In Version 4 the text is much more precise and clear: "This obligation shall not apply where it is ESTABLISHED among the Contracting Parties whose currency is the euro that a qualified majority of them, calculated by analogy with the relevant provisions of the European Union Treaties without taking into account the position of the Contracting Party concerned, IS OPPOSED TO THE DECISION PROPOSED OR RECOMMENDED".
Fines for non-adhering countries with the European Court of Justice decisions
Article 8, which defines the role of the European Court of Justice, has expanded from only one text to 3 entire paragraphs, in which it is described very thoroughly under what conditions a member state can be brought to the European Court of Justice for non-adherence to its commitments with this pact.
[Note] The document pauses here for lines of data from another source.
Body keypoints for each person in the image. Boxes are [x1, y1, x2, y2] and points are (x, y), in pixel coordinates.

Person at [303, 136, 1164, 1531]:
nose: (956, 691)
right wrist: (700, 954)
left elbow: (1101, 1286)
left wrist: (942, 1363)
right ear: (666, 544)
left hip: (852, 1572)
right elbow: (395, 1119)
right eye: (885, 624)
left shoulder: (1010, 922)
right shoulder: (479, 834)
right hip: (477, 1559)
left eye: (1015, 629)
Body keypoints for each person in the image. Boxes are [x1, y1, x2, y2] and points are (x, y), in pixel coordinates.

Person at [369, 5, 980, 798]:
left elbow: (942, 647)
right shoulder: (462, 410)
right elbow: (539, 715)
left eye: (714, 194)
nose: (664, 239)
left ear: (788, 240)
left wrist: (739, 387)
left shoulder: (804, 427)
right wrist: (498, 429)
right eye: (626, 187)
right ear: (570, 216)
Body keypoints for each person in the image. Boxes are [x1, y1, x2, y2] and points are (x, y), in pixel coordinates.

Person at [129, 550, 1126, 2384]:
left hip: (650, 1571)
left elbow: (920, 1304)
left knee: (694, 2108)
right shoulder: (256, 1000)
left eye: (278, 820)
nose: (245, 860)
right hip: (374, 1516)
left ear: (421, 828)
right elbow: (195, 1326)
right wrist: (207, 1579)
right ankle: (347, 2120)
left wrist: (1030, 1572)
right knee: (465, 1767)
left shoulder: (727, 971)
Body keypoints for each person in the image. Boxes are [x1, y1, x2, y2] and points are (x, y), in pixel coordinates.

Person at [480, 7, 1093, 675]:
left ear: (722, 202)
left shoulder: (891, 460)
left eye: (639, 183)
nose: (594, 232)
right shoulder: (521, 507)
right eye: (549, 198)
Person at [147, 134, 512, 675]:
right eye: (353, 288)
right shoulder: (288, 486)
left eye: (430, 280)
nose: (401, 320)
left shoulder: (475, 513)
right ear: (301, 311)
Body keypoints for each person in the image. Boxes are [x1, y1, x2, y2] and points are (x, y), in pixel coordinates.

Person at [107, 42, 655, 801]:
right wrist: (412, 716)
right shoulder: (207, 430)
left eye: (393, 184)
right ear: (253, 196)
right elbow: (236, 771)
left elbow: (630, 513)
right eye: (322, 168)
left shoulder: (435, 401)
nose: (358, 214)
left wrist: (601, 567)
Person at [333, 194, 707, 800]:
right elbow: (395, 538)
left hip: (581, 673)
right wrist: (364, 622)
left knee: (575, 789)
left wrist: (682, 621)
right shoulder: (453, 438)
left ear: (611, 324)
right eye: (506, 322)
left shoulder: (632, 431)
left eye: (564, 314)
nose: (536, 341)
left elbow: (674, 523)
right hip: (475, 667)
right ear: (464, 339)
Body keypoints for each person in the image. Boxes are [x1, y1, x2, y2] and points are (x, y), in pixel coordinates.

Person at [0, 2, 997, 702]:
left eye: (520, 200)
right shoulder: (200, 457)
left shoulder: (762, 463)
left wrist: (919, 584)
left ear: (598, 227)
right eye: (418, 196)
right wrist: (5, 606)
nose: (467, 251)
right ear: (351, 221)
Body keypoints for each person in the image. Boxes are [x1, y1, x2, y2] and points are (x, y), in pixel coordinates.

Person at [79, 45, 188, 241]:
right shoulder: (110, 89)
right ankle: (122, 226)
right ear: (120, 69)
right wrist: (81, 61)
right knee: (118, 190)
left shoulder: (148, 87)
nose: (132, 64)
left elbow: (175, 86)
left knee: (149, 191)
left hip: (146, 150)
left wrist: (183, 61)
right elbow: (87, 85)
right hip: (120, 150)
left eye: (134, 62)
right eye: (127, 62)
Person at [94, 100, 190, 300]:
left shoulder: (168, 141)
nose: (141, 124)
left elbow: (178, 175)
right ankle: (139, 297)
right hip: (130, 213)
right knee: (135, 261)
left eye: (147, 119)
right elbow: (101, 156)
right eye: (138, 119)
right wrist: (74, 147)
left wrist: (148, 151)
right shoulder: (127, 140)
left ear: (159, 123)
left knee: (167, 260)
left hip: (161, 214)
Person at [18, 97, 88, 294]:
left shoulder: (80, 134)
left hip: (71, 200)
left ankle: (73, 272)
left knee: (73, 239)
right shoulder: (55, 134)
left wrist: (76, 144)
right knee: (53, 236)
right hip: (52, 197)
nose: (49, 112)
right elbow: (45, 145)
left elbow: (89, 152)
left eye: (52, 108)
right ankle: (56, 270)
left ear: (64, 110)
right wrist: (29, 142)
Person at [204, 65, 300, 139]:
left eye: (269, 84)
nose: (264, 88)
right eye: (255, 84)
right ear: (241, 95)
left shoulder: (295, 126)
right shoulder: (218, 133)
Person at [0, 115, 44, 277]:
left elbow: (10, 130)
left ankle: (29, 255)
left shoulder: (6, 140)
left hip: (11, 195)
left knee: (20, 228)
The European Commission still is with restricted functions, unlike Draft 2 where it was allowed to bring cases to the court on behalf of the member states. A novelty is that the non-adherence with a binding decision of the court will be punished with a fine, which should not exceed 0.1% of gross domestic product. Moreover, the sum will be directly paid to the rescue fund - the European Stability Mechanism.
The Euro Plus Pact is no longer defining
In the previous version of the document it was written that the participant countries will undertake the necessary actions to coordinate their economic policies and for economic convergence, according to the Euro Plus Pact. In Draft 4, however, the pact is not mentioned, but instead it is stipulated: "The Contracting Parties shall take the necessary actions and measures in all the domains which are essential to the good functioning of the euro area in pursuit of the objectives of fostering competitiveness, promoting employment, contributing further to the sustainability of public finances and reinforcing financial stability."
The Euro Plus Pact is not entirely abolished, though. Again in the preamble it is not just mentioned but the text is much more precise. In the third version it was recalled that the heads of state and government agreed on 26 October 2011 to improve the euro area governance, including through adopting the Euro Plus Pact on 25 March 2011. In the fourth version it is added: "which identifies the issues that are essential to fostering competitiveness in the euro area".
There are several small but substantial changes in the fourth draft, for example the important clarification in Article 11, which is no longer talking about "working toward a common economic policy" but to "closely coordinated economic policy". In the previous version it was written that applying the fiscal pact was a condition to receive financial assistance from the ESM, while now the condition is the pact to be ratified. Moreover, it is required, aside from being ratified, to be transposed into national legislation too in the deadline defined, which is 1 March 2013 [it has to be noted that this deadline is kept in Version 4].
The proposed with the previous version number of 12 ratifications is also kept, needed for the entry into force of the Treaty. What remains too is the 5-year term for the incorporation of the provisions of the Treaty into EU's legislation.